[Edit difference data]

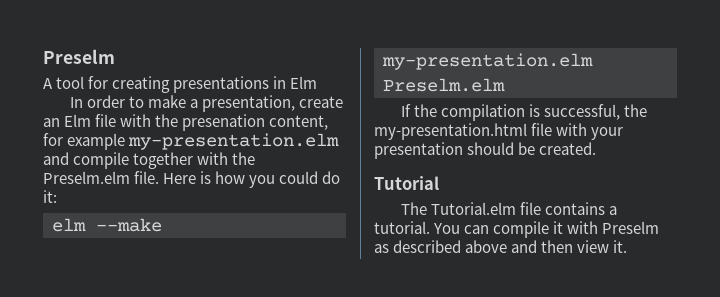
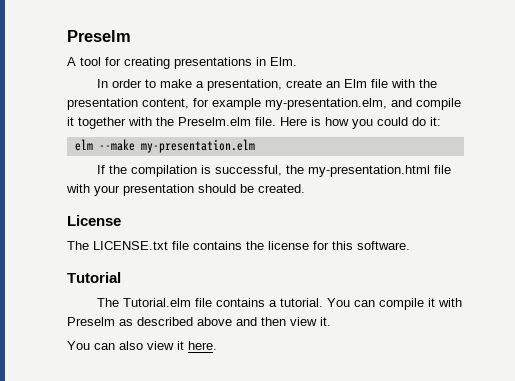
[290,76,318,89] Elm -> [270,57,297,66] Elm.
[182,114,266,131] presenation -> [67,98,138,110] presentation
[128,133,340,150] my-presentation.elm -> [265,98,387,110] my-presentation.elm,
(130, 160) none -> [67,117,74,126] it
[383,78,505,92] Preselm.elm -> (255, 146) none
(597, 148) none -> [67,215,121,226] [67,241,410,250] // License // The LICENSE.txt file contains the license for this software.
(628, 246) none -> [67,341,217,350] // You can also view it here.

> PROBLEM REQUIREMENTS
Transcribe the entries above verbatim, excluding any image.

> FINISHED EXERCISE
[290,76,318,89] Elm -> [270,57,297,66] Elm.
[182,114,266,131] presenation -> [67,98,138,110] presentation
[128,133,340,150] my-presentation.elm -> [265,98,387,110] my-presentation.elm,
(130, 160) none -> [67,117,74,126] it
[383,78,505,92] Preselm.elm -> (255, 146) none
(597, 148) none -> [67,215,121,226] [67,241,410,250] // License // The LICENSE.txt file contains the license for this software.
(628, 246) none -> [67,341,217,350] // You can also view it here.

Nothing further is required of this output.